Monday, December 5, 2016

3D Printer Almost Fire

I got back in to 3D printing and modeling around May this year. It's great for prototyping case designs, and the more familiar with the tech I am, the more uses I find for it.

It's another kind of imagination manifest. Just like the bug that got me in to writing software, you know, the "OMG I can make this thing do whatever I can imagine?" kind of feeling. But now with physical objects too. Even mechanical parts that move. I find myself designing little hardware bits that are exactly what I want instead of trying to make do with stuff that already exists.

I started off by resurrecting an old Cupcake CNC, which never printed anything without issue. I replaced the electronics for about $30 so that I could load modern firmware, and replaced the ill-fated DC motor extruder with $40 thing from China. It worked! I could now actually print something, but the mechanics were so sloppy that the quality was pretty rough. Good enough for structural parts, but not fitted designs.

So I went researching and shopping around. I didn't plan on spending a lot, but didn't need much either. I found the Monoprice Maker Select v2. For something in the $350 range, it has impressive specs, and nice build quality.

Sort of.

Of the two that have arrived in working form, two have experienced power-heat related issues. The first manifested itself as "crashing" during printing, that turned out to be an issue with the power connector overheating. Turning it off and on again worked, until part way through the next print. I got it RMA'd and the replacement arrived only a few weeks ago and had printed several things successfully.
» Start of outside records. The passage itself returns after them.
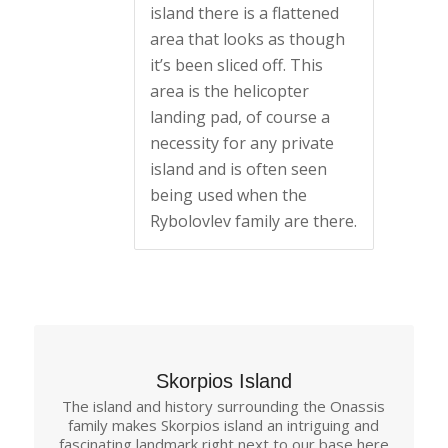
island there is a flattened
area that looks as though
it’s been sliced off. This
area is the helicopter
landing pad, of course a
necessity for any private
island and is often seen
being used when the
Rybolovlev family are there.
Skorpios Island
The island and history surrounding the Onassis
family makes Skorpios island an intriguing and
fascinating landmark right next to our base here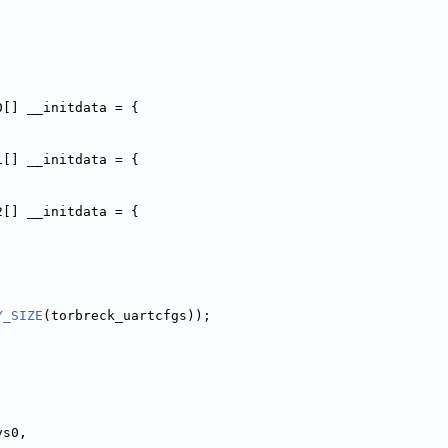
0[] __initdata = {
1[] __initdata = {
2[] __initdata = {
Y_SIZE
(torbreck_uartcfgs));
vs0,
Here's the first connector heat failure, which I thought was just a fluke:



I went through Monoprice's support without much fuss. They aren't that fast, and you can expect 24-hour turnarounds with several back-and-forth questions, but ultimately they RMA'd the printer and shipped out a replacement.

I had the replacement for a few weeks, when last Friday the replacement nearly caught on fire while preheating.

This wasn't a "poof" the magic smoke escaped from some chip somewhere, this was going strong and getting worse by the time I got to it and cut power. There was a lot of smoke.

Elecia of embedded.fm helped do an autopsy and capture some charred board pictures.

Slight browning of PCB and compo


Blackend power connector (middle right), also weird looking solder joint on hotbed connector (middle left)

The capacitor is hiding the crater



After removing the power connectors, you can see the crater more easily. Charred bits and exposed copper.



So obviously the next step is to power it back on and see if it still works. We left the hotbed disconnected since it had more damage. There was a bit of a spark and a poof of smoke which seemed to "blow" the short and let the board boot up.




Yeah, I wouldn't leave it unattended.

I only have a sample size of two, but clearly there is some design or component flaw that is a real fire risk and Monoprice is still shipping (as of a few weeks ago) printers with this design. 

Monoprice (and perhaps Wanhao the OEM) should recall these printers.

Despite the frequent setbacks, 3D printing has become an invaluable tool.

I'm not really sure where to go from here. I might be able to RMA this and get another printer, but there's no way I'd run this model in my house again. 

The mechanical parts of the printer has worked very well for me (XYZ and extruder). Maybe I can gut the electronics, replacing it with something reprap? 

Maybe they will refund it? Officially they have a 30 day refund policy which is expired even if you only count the total days both printers were running. I'd rather put the money toward a different printer, perhaps a genuine i3. 


26 comments:

  1. This is a super common/scary issue with Melzi boards (or at least the very cheaply made ones) so I'm not surprised you've had two with the issue (my OEM Wanhao Melzi did this, as did a third-party replacement board)
    The issue is with the ground rails, combined with underrated connectors; The rest of the printer (I've got the Wanhao branded one, but it's only difference is the logo) is amazing for it's price; and what I recommend people do when they get one is to swtich to a RAMPS board, which has MUCH better ground PCB traces and much higher rated connectors.

    Alternatively, as this issue only occurs on the Hotbed, and Power lines, you can also just solder those wires directly to the board (no resistance == no heat == no fire :) ), which is what I did with mine while waiting for my RAMPS board to arrive.

    ReplyDelete
  2. I've been meaning to update post this for a while. I found this after the above was written:
    https://blog.adafruit.com/2017/03/23/the-melzi-problem-or-why-did-my-wanhao-i3-duplicator-catch-on-fire/
    The tl;dr: thermals and 1oz copper. Terrible idea for high-current stuff!
    This makes a lot of sense to me, the connectors themselves always felt pretty beefy and none of the thermal damage was inside the connector itself aside from what heat traveled up the pin from the PCB. It's quite possible the connectors are another weak link, but with the PCB thermals, soldering directly might experience the same issue. You could remove some solder mask and bridge over the thermal to the larger pour though, that might do the trick.